The school I teach at has not met NCLB requirements in something like 6 years. We often come really close, though: nearly all our white boys and white girls pass, nearly all our non-free-lunch boys and girls pass, our fifth grade black boys and black girls pass, our fourth grade black boys and black girls pass, our third grade black boys and black girls pass reading, but our third grade black boys and black girls don’t pass math (for example). Next year that cohort, now in fourth grade*, doesn’t pass math again. If we have 17 requirements for passing NCLB, and we pass 16 of the requirements, we’ve failed as a school.
And I think that’s a good thing. It forces the school to pay attention to everyone.

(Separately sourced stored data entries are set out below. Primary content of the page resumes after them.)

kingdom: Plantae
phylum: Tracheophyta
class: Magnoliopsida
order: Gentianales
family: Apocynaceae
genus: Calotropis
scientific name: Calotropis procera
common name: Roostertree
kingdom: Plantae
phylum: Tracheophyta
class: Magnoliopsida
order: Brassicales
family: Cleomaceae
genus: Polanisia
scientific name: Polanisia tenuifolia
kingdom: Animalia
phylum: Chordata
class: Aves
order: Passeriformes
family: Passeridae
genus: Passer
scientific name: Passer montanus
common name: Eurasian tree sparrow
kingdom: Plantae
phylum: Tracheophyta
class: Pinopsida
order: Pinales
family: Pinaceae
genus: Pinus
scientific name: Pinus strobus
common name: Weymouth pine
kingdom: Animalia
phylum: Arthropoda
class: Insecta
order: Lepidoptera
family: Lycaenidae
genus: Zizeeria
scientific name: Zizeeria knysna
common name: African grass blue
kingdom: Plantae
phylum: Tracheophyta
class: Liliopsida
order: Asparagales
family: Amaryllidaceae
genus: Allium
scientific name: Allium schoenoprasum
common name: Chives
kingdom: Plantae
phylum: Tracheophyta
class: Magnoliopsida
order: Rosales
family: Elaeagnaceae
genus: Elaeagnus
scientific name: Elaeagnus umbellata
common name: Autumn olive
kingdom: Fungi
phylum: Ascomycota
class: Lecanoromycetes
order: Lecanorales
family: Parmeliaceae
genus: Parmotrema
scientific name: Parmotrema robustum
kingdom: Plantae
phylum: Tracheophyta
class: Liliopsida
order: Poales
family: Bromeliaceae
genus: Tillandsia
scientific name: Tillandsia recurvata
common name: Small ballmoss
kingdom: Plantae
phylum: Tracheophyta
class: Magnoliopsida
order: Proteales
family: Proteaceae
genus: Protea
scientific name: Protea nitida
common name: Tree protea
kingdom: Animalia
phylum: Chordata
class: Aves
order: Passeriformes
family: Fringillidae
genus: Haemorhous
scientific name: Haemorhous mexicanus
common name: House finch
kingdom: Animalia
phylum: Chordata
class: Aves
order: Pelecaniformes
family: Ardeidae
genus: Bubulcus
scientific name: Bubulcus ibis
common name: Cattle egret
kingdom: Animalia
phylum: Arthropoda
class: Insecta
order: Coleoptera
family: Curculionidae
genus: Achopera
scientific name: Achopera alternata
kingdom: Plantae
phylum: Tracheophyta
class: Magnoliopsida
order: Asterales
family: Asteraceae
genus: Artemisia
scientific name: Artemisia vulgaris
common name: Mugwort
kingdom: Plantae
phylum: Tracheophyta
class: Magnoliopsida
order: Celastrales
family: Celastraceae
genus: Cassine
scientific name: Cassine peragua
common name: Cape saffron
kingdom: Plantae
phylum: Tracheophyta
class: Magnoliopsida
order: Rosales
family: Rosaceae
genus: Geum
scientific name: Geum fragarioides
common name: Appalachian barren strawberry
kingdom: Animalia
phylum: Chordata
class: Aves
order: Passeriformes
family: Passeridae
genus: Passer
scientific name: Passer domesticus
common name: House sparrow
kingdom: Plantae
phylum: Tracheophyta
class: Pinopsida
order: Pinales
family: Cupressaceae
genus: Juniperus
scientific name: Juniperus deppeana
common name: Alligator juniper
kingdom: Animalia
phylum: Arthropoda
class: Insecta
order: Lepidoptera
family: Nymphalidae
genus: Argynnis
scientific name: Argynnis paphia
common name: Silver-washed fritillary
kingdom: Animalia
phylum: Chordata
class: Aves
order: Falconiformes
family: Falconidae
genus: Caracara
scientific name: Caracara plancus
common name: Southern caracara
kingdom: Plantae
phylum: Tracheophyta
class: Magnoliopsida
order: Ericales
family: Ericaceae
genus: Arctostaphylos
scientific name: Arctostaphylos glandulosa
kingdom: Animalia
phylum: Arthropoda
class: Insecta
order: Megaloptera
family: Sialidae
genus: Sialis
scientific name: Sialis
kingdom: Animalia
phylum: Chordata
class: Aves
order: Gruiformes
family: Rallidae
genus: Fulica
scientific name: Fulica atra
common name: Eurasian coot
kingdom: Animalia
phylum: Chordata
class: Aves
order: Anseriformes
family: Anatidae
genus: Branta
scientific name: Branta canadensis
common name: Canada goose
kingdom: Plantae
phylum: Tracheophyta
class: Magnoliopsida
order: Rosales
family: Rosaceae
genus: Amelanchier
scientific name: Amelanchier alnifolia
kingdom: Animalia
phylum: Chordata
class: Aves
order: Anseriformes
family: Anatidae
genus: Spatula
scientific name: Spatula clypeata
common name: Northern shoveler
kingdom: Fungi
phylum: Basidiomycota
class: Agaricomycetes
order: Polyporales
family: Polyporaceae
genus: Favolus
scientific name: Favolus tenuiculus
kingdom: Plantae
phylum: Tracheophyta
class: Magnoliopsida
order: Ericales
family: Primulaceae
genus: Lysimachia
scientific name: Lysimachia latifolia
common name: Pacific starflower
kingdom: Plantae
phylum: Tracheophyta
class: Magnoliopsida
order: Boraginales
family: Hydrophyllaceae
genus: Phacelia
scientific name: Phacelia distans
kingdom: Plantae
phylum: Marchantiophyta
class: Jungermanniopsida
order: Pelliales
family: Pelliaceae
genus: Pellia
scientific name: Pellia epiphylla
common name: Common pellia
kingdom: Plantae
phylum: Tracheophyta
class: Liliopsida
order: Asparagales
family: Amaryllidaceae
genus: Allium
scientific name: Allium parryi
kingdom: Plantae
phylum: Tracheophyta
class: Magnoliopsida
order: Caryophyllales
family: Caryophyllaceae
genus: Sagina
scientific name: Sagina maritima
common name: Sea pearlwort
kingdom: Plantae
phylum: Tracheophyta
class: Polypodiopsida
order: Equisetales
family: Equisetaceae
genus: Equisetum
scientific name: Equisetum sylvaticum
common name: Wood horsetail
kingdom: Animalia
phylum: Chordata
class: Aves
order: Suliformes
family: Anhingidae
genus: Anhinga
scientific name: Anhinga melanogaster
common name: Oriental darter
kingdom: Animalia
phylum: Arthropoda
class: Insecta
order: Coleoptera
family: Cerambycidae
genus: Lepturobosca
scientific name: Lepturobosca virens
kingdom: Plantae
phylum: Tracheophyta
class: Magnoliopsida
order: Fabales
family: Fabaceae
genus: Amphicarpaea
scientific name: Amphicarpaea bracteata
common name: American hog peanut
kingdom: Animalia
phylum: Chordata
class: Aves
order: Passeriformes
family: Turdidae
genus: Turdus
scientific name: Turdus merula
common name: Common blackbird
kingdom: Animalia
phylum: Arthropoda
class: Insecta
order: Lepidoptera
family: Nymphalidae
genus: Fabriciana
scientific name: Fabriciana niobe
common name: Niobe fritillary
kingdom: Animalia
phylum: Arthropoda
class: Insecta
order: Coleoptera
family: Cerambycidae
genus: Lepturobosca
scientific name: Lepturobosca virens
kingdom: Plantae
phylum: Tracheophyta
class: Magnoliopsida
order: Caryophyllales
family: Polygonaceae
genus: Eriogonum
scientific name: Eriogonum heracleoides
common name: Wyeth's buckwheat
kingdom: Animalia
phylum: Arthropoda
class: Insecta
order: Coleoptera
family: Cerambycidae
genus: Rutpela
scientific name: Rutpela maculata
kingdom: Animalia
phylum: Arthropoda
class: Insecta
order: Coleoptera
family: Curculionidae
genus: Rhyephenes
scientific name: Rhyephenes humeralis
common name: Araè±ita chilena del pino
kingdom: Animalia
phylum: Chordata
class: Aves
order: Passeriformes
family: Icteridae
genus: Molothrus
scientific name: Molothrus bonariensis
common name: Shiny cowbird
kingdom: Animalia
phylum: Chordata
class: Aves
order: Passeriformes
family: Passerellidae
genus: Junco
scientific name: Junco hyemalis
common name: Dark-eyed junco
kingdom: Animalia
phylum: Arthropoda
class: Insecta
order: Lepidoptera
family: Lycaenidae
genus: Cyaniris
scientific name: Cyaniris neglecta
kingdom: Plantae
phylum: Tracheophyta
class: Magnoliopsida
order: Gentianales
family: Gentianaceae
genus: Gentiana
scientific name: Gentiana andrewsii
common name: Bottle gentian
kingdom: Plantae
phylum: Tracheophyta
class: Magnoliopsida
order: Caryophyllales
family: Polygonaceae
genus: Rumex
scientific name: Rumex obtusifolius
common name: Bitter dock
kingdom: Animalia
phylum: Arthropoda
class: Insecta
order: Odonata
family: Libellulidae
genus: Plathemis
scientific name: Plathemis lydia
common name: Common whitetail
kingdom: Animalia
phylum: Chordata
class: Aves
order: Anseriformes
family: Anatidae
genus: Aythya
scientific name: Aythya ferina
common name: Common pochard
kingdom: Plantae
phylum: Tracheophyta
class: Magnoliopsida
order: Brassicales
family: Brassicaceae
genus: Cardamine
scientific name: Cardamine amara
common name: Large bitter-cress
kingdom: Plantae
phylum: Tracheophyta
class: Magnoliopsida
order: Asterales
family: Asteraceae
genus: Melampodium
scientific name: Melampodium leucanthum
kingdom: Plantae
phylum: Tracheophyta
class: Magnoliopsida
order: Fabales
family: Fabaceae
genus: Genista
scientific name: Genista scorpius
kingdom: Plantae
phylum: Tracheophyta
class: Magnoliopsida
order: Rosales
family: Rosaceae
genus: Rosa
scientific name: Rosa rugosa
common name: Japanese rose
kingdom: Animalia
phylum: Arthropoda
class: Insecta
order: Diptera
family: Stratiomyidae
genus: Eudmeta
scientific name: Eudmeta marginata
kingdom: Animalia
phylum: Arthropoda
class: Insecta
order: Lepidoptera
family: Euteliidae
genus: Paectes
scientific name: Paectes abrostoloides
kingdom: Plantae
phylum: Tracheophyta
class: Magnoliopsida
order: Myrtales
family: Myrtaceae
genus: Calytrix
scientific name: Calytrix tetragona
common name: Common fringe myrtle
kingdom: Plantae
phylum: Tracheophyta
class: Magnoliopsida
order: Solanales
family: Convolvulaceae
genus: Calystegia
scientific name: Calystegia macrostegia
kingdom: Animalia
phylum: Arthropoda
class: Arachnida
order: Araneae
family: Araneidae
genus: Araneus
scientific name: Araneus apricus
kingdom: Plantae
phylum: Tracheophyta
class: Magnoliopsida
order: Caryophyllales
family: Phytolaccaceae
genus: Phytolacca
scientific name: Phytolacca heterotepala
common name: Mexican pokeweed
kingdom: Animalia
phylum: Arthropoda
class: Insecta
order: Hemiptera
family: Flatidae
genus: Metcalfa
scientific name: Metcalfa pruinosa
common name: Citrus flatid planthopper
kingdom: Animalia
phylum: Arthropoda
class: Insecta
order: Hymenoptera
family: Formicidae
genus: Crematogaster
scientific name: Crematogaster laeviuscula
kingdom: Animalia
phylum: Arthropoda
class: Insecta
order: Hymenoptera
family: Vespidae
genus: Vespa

But it’s also a bad thing. If there’s a group that doesn’t pass, that group can get so much attention that it can deny resources to other kids. Nontested subjects like social studies can get short shrift for everyone, because there’s a population that needs extra instruction in reading and math. Projects don’t happen, because there’s research showing that project-based learning is exceptionally good for kids who are already doing well, but is dicey for kids who are struggling. And so on.
Even if you’re not explicitly teaching to the test, the high stakes environment can warp pedagogy in a way deleterious to many students.
- Yes, I know social promotion is a problem, but that’s for another thread.
Being nitpicky here or whatever you call it when correcting something when you’re not really sure you’re right – I think (and I can ask my sister of necessary) that in Louisiana studentx can stay in high school until the end of the academic year in which they turn 21.
you’re going to have to give a cite for that. That is beyond the skills of a kindergartner. 3rd grade maybe.